Le nouveau procès d’un homme accusé de deux meurtres en lien avec une fusillade au Centre Eaton de Toronto s’est amorcé lundi.

La fusillade du centre Eaton à Toronto en 2012 revient dans l’actualité

TORONTO — Le nouveau procès d’un homme accusé de deux meurtres en lien avec une fusillade au Centre Eaton de Toronto, il y a six ans, s’est amorcé lundi.

Christopher Husbands, aujourd’hui âgé de 29 ans, est accusé d’avoir ouvert le feu sur un groupe de jeunes hommes dans l’aire de restauration rapide du centre commercial le 2 juin 2012 ; deux hommes ont été tués alors que six autres, pris entre les feux croisés, ont été blessés.

L’accusé a plaidé non coupable à deux chefs de meurtre au deuxième degré, cinq chefs de voies de fait graves, un chef de négligence criminelle ayant causé des lésions corporelles, et un chef pour avoir déchargé une arme à feu de façon insouciante.

La procureure de la Couronne Mary Humphrey a rappelé lundi au tribunal qu’Ahmed Hassan, âgé de 24 ans, était mort sur place, alors que Nixon Nirmalendran, âgé de 22 ans, était mort à l’hôpital neuf jours plus tard des suites de ses blessures par balle.
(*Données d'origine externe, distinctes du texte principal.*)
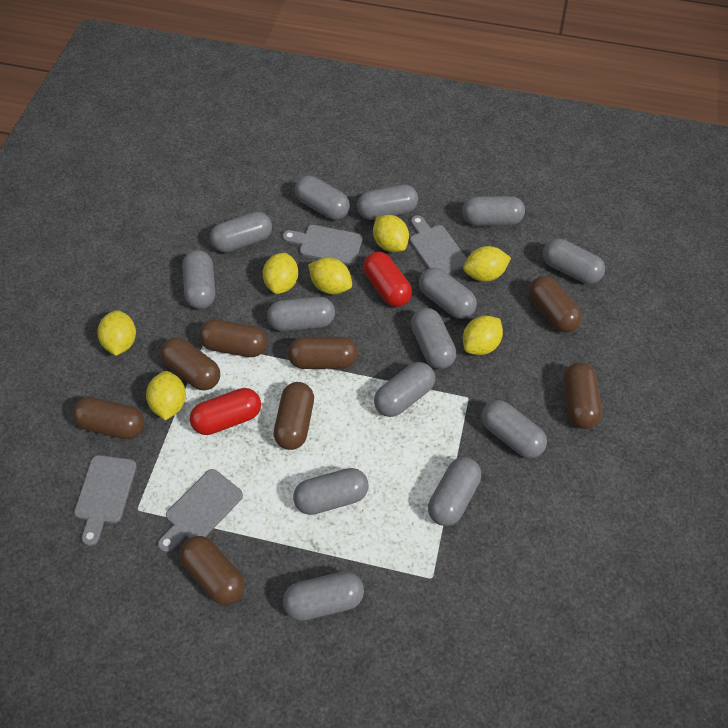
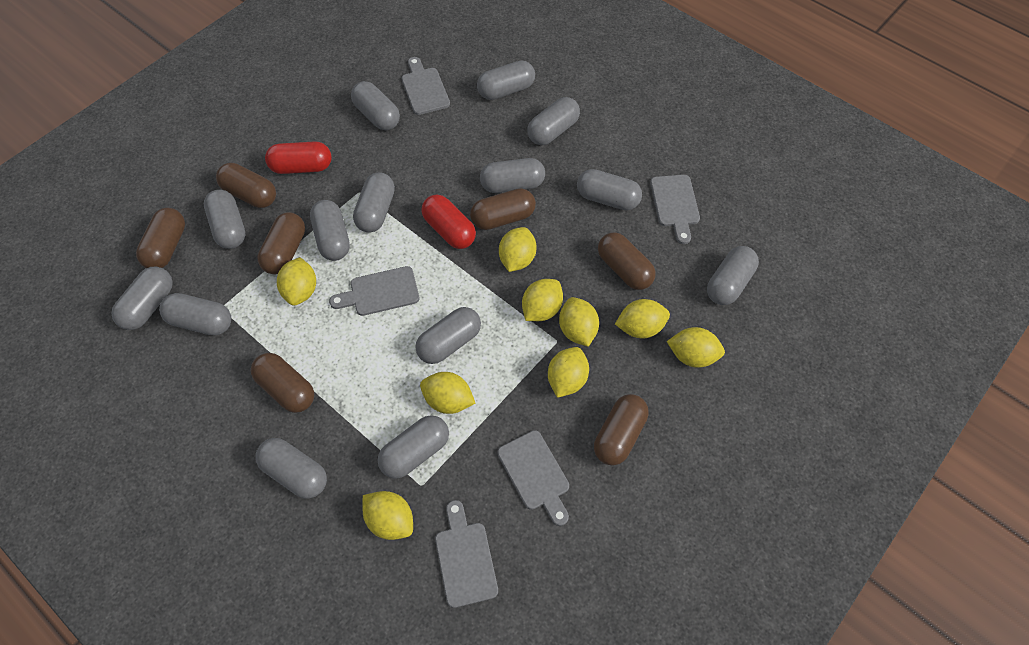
brown capsule: 8 -> 7
grey cutting board: 4 -> 5
yellow lemon: 7 -> 9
Me Humphrey a aussi rappelé que parmi les victimes innocentes blessées lors de cette fusillade, un garçon de 13 ans avait été touché à la tête et une femme enceinte avait été piétinée dans la panique qui a suivi.

Le tribunal a par ailleurs précisé au jury que l’accusé avait déjà subi un procès pour les mêmes crimes, mais on n’a pas rappelé le verdict et les motifs qui expliquent la tenue d’un nouveau procès dans cette affaire.

Me Humphrey a déclaré aux jurés qu’une vidéo montre l’accusé debout près d’un comptoir de sushi pendant que sa petite amie commande des plats. Christopher Husbands crie ensuite à l’endroit de cinq hommes arrivés près de lui, avant de sortir une arme de son sac et de commencer à tirer, a soutenu la procureure.

Me Humphrey a prévenu les jurés que la défense plaidera la non-responsabilité criminelle pour cause d’aliénation mentale. La Couronne, quant à elle, tentera de démontrer qu’il s’agit d’un acte « intentionnel et volontaire ».